Excerpted passage:
## Begin

To meet new demands, the ideal survey portfolio for NSOs would have a system’s perspective where content is synchronized and where the “system” also includes the capability for surveys to complement content from non-probability sources in a customized manner. That is, when no relevant data exist for a problem, a solution is to have the capacity and capabilities to employ a multisource design collecting the missing parts. This system should include NSO infrastructure components such as standards, frameworks, and certain fundamentals like statistical base registers, geospatial assets, and population sampling frames used for statistics production.

With internal data security and confidentiality rules in place, both the traditional business arm responsible for end-to-end statistics production, and the arm responsible for data services gain from aligning their multisource functions. The statistics production side can improve efficiency and content quality, while the data service analytical side becomes more responsive. Successful alignment also requires bridging cultural difference that sometimes exist between the business arms. It is not unusual for units working with maintenance of registers, register statistics and data integration processes to be unfamiliar with usual statistics production practices and vice versa.

3.1. Expected Demands Methodological Development

In the near future we need and can expect more methodological research on novel data sources and multisource statistics. Here are some examples.

3.1.1. Statistics Quality

Quality frameworks exist but they are not mature or complete for nonprobability sources and Multisource combinations (see e.g., Eurostat 2019). More real applications are needed to illustrate important design trade-offs between statistical quality and resource consumption. In a problem-oriented approach, I recommend a broadened Total Survey Design view to study errors versus cost alternatives for offered Multisource options.

## End

Exercise objective: In the passage on multisource statistics, for which kinds of sources are existing quality frameworks described as not mature or complete?

Provided material:
## Begin

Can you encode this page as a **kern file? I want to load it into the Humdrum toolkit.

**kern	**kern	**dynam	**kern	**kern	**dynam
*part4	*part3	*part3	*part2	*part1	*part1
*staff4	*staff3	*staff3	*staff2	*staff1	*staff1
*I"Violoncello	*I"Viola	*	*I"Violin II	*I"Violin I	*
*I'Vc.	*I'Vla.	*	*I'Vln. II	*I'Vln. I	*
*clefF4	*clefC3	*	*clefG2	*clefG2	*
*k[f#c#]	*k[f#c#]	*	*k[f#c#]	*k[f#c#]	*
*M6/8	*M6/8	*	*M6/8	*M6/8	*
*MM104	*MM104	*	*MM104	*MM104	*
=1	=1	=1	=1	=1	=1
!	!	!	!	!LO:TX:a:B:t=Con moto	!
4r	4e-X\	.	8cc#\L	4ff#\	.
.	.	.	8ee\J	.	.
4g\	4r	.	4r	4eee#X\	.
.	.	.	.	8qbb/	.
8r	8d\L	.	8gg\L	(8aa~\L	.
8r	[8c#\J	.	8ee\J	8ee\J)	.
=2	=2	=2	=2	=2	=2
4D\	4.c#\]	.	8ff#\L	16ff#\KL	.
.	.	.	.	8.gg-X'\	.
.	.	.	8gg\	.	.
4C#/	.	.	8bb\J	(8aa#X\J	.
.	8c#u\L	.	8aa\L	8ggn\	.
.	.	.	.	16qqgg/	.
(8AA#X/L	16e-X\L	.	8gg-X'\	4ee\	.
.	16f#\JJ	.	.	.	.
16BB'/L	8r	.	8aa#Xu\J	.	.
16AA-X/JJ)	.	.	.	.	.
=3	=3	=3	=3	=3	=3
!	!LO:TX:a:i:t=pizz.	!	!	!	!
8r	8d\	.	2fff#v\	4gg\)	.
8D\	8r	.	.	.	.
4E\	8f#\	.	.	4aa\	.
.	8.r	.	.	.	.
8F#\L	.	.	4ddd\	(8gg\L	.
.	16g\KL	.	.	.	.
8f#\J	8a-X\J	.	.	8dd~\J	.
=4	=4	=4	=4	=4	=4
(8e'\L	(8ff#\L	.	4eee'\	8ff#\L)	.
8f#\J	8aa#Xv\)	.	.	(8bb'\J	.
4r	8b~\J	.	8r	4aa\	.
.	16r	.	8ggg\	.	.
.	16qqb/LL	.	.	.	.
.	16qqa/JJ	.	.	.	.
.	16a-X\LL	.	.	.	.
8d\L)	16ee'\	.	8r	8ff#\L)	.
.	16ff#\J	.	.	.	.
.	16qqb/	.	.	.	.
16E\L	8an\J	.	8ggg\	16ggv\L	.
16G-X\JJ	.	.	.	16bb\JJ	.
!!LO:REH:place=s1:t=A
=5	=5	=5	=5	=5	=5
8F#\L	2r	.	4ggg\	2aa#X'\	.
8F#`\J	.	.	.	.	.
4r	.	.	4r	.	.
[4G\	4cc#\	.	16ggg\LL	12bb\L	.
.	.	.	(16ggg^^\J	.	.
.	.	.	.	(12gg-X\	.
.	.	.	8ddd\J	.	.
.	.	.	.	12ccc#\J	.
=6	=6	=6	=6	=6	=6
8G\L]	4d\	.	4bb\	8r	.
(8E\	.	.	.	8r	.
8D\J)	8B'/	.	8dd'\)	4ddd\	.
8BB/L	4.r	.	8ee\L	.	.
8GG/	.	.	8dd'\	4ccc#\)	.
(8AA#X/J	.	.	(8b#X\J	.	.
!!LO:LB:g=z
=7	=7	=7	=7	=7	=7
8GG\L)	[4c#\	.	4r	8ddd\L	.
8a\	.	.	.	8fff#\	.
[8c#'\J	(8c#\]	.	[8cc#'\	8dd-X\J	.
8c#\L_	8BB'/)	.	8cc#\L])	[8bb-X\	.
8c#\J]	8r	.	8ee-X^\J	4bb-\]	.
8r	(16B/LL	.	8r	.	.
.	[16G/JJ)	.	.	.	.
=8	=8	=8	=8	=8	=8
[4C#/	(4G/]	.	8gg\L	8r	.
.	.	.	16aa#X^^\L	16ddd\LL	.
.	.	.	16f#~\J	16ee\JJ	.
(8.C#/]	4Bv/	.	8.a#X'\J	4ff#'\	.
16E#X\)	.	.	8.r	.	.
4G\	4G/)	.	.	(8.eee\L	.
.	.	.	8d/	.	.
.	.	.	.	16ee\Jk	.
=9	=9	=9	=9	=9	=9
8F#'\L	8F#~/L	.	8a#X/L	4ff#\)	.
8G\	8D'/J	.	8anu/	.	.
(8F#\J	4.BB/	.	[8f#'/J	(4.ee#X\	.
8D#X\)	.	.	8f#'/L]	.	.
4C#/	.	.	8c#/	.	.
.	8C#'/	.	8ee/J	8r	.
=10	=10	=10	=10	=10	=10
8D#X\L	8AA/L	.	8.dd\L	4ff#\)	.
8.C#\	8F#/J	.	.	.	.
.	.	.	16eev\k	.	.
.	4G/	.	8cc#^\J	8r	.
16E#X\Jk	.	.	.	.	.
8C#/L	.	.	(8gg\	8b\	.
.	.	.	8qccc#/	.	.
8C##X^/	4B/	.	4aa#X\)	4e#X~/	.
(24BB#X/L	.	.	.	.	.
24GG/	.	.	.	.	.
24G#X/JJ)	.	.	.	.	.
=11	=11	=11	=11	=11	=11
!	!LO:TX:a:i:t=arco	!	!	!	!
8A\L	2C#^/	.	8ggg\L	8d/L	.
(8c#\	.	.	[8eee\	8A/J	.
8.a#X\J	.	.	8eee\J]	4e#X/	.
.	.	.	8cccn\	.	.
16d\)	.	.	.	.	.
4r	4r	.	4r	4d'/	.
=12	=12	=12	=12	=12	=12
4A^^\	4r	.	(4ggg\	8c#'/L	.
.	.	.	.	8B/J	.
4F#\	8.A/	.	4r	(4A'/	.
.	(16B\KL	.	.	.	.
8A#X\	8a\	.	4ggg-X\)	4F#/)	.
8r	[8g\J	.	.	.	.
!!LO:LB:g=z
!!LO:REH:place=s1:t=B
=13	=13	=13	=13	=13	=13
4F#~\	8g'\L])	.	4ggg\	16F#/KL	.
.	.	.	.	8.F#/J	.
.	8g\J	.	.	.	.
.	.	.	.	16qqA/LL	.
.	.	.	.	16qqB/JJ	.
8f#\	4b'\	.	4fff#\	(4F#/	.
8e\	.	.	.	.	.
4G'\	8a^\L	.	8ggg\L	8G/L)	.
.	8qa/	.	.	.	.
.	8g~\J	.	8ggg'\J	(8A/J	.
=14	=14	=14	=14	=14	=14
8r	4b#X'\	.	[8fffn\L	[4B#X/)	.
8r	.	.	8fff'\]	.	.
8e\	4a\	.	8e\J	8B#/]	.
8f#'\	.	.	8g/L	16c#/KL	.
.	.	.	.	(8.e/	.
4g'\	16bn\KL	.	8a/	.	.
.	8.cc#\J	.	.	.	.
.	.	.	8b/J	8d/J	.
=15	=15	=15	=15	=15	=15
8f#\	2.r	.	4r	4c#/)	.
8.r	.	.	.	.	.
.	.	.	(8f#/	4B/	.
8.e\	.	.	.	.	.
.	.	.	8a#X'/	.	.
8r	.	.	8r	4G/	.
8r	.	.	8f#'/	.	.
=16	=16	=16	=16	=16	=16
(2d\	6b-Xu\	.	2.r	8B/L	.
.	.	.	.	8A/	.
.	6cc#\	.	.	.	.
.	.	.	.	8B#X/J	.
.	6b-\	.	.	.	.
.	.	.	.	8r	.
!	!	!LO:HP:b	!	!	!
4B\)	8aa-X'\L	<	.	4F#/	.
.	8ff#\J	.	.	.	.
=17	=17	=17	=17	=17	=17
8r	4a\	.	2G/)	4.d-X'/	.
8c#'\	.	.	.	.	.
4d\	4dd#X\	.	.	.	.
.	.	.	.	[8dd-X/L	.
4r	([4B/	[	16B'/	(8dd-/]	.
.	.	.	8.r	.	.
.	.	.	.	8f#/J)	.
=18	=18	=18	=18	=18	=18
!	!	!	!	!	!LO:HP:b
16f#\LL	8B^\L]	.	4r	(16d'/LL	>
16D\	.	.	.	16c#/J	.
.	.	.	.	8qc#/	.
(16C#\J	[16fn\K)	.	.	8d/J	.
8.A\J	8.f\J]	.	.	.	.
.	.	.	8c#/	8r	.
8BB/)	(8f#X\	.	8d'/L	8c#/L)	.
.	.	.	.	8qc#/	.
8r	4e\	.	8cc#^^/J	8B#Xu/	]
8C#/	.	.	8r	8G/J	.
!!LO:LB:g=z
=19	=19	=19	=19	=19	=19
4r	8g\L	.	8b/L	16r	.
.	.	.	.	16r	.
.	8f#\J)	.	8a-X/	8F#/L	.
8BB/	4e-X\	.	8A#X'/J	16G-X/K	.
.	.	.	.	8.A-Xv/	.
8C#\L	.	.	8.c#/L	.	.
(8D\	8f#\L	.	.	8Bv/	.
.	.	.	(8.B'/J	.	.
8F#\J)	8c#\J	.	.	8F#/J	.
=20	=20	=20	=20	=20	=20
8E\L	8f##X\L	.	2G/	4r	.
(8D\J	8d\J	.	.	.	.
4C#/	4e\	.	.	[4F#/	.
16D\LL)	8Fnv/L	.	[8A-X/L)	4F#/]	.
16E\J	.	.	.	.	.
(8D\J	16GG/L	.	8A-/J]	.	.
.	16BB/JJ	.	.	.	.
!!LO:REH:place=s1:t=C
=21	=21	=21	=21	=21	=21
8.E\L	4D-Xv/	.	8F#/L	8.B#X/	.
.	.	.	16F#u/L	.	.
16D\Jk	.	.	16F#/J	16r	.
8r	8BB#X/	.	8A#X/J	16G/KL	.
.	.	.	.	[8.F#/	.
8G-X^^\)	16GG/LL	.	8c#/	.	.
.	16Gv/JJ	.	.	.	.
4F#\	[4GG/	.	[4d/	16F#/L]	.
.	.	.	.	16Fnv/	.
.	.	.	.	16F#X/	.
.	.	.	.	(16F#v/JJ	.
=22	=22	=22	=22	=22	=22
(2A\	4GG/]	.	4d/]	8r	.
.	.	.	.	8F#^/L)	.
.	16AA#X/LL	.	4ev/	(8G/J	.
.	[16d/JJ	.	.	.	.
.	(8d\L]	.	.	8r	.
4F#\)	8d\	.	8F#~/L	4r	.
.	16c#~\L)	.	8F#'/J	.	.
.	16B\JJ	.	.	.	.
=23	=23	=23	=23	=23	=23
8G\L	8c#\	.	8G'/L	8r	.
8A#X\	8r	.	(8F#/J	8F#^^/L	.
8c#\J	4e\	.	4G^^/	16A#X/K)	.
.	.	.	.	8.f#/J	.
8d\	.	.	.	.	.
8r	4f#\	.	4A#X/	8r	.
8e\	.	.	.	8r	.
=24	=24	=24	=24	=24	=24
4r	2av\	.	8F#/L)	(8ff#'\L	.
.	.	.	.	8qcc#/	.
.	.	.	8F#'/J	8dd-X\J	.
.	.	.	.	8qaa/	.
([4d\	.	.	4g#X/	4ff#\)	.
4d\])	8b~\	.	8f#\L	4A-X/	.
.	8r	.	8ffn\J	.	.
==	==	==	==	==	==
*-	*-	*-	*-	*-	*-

## End

Response to this task: Nonprobability sources and multisource combinations.